BEGIN

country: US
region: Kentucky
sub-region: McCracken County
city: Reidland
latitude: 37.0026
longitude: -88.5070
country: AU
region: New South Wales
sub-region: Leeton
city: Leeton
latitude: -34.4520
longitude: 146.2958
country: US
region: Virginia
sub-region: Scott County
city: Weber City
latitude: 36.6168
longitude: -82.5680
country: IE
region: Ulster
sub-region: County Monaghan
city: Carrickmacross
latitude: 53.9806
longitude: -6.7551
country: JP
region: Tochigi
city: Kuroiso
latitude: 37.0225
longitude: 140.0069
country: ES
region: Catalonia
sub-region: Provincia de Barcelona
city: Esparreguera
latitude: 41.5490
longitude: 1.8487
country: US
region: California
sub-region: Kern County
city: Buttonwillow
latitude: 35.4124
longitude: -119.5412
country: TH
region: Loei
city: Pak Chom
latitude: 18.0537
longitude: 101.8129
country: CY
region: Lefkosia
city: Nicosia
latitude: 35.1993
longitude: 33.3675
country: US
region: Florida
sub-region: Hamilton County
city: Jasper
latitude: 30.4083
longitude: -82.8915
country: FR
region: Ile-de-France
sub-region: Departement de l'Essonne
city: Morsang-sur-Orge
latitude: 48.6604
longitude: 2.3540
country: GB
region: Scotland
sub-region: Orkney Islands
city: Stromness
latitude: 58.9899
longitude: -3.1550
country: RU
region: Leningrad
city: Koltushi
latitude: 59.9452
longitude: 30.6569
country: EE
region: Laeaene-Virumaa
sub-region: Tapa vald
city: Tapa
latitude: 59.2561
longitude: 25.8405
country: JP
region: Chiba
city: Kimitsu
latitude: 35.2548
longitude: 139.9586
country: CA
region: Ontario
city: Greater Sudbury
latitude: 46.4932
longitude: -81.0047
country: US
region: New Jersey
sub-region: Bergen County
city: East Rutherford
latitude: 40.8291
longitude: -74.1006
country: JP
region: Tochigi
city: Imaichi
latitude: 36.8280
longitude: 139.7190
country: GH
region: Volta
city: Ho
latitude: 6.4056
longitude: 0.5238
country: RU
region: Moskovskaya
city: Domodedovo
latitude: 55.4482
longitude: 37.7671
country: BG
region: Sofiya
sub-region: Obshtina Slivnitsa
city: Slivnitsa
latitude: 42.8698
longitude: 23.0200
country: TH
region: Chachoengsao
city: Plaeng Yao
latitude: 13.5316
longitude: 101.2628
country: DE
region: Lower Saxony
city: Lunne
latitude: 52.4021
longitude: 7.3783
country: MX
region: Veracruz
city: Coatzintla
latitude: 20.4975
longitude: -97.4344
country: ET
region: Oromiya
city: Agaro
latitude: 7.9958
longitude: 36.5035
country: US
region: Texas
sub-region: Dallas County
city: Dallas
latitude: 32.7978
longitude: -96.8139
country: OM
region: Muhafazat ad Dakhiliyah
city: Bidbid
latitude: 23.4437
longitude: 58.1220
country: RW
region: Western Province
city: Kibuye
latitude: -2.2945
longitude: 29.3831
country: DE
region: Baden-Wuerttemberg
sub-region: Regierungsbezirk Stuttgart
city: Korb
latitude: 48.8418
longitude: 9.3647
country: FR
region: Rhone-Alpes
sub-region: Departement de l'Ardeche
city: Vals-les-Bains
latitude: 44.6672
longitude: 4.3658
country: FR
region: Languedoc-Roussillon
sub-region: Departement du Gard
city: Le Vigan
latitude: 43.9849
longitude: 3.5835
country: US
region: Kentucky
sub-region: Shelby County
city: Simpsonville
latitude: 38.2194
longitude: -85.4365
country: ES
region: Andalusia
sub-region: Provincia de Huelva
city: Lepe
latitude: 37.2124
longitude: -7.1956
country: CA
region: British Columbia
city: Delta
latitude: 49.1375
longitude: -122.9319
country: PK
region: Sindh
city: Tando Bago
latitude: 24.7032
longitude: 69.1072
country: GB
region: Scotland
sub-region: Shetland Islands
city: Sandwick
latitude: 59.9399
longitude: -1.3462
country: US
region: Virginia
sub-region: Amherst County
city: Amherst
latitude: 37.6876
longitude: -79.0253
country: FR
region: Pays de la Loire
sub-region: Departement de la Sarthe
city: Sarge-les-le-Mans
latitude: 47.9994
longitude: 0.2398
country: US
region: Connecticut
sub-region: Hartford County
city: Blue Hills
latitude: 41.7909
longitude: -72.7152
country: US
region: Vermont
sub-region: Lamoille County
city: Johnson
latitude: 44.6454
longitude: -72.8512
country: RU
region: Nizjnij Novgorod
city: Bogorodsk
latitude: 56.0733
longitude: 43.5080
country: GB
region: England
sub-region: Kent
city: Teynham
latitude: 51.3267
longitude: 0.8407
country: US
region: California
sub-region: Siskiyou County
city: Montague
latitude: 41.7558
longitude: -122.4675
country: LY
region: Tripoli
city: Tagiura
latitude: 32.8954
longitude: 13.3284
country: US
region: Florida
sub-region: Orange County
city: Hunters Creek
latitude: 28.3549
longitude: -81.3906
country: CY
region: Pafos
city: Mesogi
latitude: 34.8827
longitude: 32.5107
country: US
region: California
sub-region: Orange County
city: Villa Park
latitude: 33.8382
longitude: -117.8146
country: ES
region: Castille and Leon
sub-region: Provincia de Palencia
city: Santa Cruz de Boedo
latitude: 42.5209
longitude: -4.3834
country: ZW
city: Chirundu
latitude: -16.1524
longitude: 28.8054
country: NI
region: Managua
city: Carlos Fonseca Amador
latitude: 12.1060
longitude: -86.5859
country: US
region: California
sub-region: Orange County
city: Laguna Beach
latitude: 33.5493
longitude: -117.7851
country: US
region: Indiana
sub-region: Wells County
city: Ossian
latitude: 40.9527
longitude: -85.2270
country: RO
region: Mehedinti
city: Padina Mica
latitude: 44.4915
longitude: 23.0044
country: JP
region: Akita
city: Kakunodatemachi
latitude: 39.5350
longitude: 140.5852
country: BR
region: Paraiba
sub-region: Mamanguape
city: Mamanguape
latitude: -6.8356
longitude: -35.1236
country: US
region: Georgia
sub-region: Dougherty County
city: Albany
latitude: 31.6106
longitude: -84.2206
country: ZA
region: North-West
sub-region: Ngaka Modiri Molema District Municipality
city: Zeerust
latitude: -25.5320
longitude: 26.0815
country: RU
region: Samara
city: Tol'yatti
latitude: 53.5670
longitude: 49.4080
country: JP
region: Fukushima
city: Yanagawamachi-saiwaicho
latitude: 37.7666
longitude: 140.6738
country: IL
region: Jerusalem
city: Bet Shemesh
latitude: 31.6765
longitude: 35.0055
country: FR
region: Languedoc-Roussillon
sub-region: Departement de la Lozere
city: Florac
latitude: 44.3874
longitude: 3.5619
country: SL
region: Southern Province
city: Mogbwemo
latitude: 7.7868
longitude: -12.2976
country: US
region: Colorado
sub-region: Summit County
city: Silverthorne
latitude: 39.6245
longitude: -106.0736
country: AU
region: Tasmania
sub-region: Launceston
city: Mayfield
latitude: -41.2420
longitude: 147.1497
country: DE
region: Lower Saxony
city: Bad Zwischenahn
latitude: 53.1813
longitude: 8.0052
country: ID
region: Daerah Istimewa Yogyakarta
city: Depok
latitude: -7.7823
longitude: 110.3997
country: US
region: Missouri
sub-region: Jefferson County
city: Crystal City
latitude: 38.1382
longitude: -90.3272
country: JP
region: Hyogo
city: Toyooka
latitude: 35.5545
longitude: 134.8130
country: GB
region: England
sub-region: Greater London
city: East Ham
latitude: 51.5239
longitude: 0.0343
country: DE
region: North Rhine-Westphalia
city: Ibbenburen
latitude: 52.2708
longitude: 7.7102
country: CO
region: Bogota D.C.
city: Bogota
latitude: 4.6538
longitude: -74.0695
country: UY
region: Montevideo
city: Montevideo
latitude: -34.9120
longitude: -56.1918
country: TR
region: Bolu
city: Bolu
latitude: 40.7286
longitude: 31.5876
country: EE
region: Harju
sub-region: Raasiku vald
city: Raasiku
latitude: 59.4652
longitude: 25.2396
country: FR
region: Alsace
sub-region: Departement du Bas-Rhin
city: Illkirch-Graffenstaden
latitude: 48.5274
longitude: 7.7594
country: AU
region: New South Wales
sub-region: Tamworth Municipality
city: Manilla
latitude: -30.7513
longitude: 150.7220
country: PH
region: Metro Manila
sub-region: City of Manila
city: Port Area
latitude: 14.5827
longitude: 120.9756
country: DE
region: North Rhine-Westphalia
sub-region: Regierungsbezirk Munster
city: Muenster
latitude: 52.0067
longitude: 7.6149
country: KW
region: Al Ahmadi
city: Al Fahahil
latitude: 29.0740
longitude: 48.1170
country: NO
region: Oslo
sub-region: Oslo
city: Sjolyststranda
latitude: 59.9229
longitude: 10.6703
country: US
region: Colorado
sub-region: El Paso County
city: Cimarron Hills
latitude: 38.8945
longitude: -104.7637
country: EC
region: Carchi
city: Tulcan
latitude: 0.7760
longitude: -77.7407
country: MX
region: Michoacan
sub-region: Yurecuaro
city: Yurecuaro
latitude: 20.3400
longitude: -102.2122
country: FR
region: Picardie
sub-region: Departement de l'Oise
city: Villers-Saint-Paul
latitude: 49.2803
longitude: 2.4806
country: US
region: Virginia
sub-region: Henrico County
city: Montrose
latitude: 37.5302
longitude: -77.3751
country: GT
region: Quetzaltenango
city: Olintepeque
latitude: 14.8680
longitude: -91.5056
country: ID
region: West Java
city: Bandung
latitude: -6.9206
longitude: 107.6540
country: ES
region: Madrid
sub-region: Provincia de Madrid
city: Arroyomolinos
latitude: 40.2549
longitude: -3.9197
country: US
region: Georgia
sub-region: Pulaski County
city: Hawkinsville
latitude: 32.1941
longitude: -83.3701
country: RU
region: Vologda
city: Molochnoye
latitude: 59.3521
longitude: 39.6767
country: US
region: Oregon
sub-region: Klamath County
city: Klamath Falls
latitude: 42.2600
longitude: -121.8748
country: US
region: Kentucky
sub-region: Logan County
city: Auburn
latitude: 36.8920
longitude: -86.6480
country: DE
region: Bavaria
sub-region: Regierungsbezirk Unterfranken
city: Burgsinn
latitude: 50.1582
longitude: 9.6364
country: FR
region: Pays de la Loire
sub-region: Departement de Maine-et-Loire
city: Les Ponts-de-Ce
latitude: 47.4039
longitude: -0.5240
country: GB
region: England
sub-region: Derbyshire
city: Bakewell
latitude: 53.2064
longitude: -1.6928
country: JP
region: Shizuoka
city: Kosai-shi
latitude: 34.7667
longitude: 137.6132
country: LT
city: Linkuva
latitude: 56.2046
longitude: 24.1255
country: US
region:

END

Your goal:
Rewrite the records from the line containing "longitude: -82.8915" through the line containing "region: Sofiya", substituting "lat" for "latitude" and changing nothing else.

Response to the task:
longitude: -82.8915
country: FR
region: Ile-de-France
sub-region: Departement de l'Essonne
city: Morsang-sur-Orge
lat: 48.6604
longitude: 2.3540
country: GB
region: Scotland
sub-region: Orkney Islands
city: Stromness
lat: 58.9899
longitude: -3.1550
country: RU
region: Leningrad
city: Koltushi
lat: 59.9452
longitude: 30.6569
country: EE
region: Laeaene-Virumaa
sub-region: Tapa vald
city: Tapa
lat: 59.2561
longitude: 25.8405
country: JP
region: Chiba
city: Kimitsu
lat: 35.2548
longitude: 139.9586
country: CA
region: Ontario
city: Greater Sudbury
lat: 46.4932
longitude: -81.0047
country: US
region: New Jersey
sub-region: Bergen County
city: East Rutherford
lat: 40.8291
longitude: -74.1006
country: JP
region: Tochigi
city: Imaichi
lat: 36.8280
longitude: 139.7190
country: GH
region: Volta
city: Ho
lat: 6.4056
longitude: 0.5238
country: RU
region: Moskovskaya
city: Domodedovo
lat: 55.4482
longitude: 37.7671
country: BG
region: Sofiya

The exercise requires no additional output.